As we wrap up another year, I thought we could take a friendly stroll together through our very own real estate market here in Louisville, KY.
We’ll also take a cozy stop in Middletown to warm ourselves by the fireplace of hard data and heartening market insights.
It’s been a year of twists, turns, and a few surprises in the market. I’m sure you’ll find a few gems in this article.
Just to set the stage, I’ll peek at the bigger picture of Louisville, via Jefferson County’s overall performance comparing statistics from Dec. 2022 to Dec 2023, but I’ll keep it as light and digestible as a slice of your favorite pie.
Then, we’ll narrow our focus to the Middletown neighborhood. Why Middletown, you ask? Well, there has been a lot of activity in that area. For that analysis, we’ll examine the last 180 days of sales activity, so we can have a more current view of the market.
So, grab a seat, and let’s get down to business — the business of understanding our dynamic real estate market, that is. Trust me, it’s as intriguing as the latest neighborhood gossip, only this chat will arm you with insights to make your next move in the market a masterpiece.
Jefferson County Yearly Market Recap
As we bid farewell to another year, let’s take a reflective look at how the Jefferson County (Louisville, KY) real estate market fared from December 2022 to December 2023.
Market Performance Highlights
Average and Median Sold Prices: We’ve witnessed a solid increase in property values with both average and median sold prices swelling by an upbeat 9%.
Price per Square Foot: The details matter, as we’ve seen with the average price per square foot stepping up by 6%. A partial contributor is the increase in home values.
Number of Sales: Here’s where the plot thickens. The number of sales in Louisville, KY has taken a 35% dip. This has definitely caused alarm bells to ring. Is this a sign of a stabilizing market or perhaps a momentary dip in the ever-flowing river of real estate?
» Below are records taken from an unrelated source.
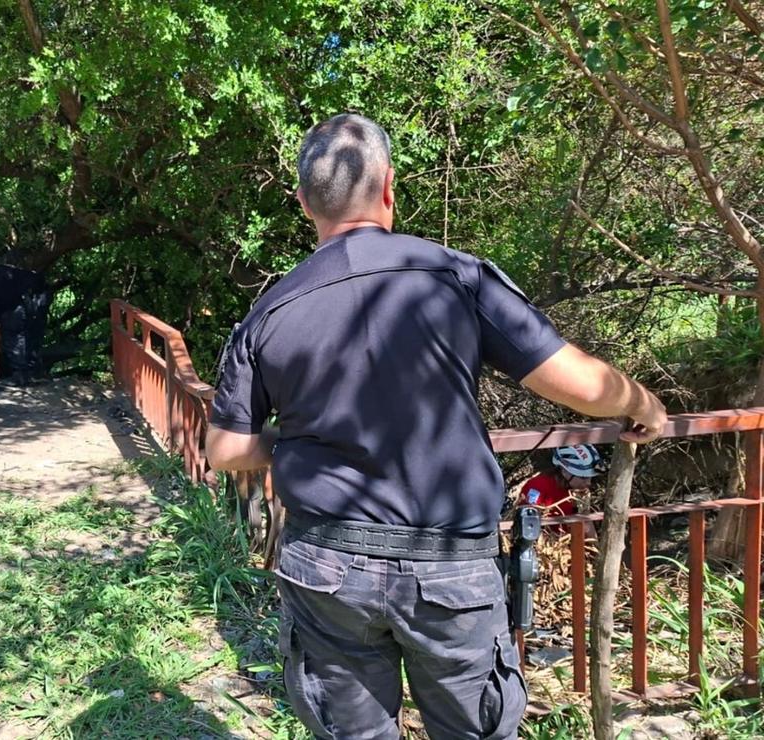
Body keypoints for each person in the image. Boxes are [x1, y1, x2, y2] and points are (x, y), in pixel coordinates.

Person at [204, 114, 666, 740]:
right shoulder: (455, 277)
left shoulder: (269, 310)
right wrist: (643, 406)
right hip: (449, 563)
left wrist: (301, 437)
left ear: (302, 202)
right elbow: (580, 387)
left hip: (326, 565)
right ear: (389, 186)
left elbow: (227, 449)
Only 2024 will tell.
Days on Market (DOM): Properties have been taking a slight detour, with the median DOM increasing by 17%. It’s a modest nudge, suggesting that while homes are still moving, buyers are taking that extra moment to make their decisions.
Bank-Owned Sales: Bank-owned sales have seen a significant drop of 39%. This could be a beacon of a strengthening economy or a shift in the bank’s approach to property sales.
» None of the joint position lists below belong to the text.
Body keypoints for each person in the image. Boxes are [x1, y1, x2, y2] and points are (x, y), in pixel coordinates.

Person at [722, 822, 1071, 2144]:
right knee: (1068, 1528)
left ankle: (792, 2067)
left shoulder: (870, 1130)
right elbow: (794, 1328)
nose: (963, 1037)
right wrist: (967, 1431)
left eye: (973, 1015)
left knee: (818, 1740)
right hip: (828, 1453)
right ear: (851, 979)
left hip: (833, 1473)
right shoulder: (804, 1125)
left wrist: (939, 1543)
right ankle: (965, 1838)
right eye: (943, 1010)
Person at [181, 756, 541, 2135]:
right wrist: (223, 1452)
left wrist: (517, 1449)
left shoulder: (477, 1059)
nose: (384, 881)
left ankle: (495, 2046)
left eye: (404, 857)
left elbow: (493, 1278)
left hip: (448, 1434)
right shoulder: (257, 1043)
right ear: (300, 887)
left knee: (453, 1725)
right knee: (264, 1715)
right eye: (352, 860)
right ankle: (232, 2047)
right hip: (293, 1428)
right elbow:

Cash Sales: While the total number of cash sales has decreased, the percentage of cash transactions has held steady, indicating a consistent segment of the market that prefers the clink of coins over the rustle of banknotes.
Smaller Market Areas within Jefferson County
Diving into the local flavors of Jefferson County, let’s take a closer look at how specific areas have fared, comparing them to the broader strokes of the county canvas.
Valley Station – A Snapshot
Average Price: The average price in Valley Station saw an impressive leap of 14%, outpacing the county’s overall growth.
Median DOM: Homes in Valley Station have been lingering a little longer on the market, with a notable 54% rise in the median DOM. It’s a curious trend that warrants a watchful eye.
St Matthews – The Upswing
Average Price: St Matthews stands out with a whopping 53% surge in average prices, and a 32% increase in median prices. It’s a huge signal that this area is highly sought after, and properties here are being valued more than ever.
The Highlands – The Mixed Bag
Middletown Market Analysis – The Last 180 Days
As we focus our lenses closer on Middletown, I have a collection of graphs that give us a snapshot of the real estate dynamics over the past 180 days. From concessions to lot sizes, and days on the market, I’ve got the insights to share. Let’s dive in.
1. Concessions by Price: The trend here indicates that seller concessions are relatively rare and mostly low, even as sale prices vary. This suggests a strong seller’s market in Middletown.
2. Concessions Dollar Amount: Higher-priced homes seem to see larger concessions in absolute dollar terms, yet these remain a small fraction of the overall sale price.
3. Concessions vs Days on Market: There does not seem to be much of an increase in concessions as the days on market increase.
4. Days on Market vs Final Price: The graph depicts a mixed market in Middletown, where homes with shorter days on market often sell close to the list price, yet there are notable concessions even among these quick sales, indicating nuanced buyer-seller negotiations.
5. Price vs Lot Size: Larger lots tend to fetch higher prices, but there’s a wide range in sale prices across similar lot sizes, indicating that factors beyond just space are at play in pricing.
7. Price per Square Foot vs Bedroom Count: As expected, more bedrooms generally mean a higher price per square foot, yet there are outliers, suggesting that Middletown buyers value quality and features alongside size.
8. Sales Price Compared to Original Price (Dollar Amount): Most sales hover around the original list price. However, some are under the list .price, illustrating room for negotiation.
9. Sales Price Compared to Original Price (Percentage): A similar trend as above, with sale prices closely aligned with list prices, affirming a market with a little room for price negotiation (but clearly not a lot).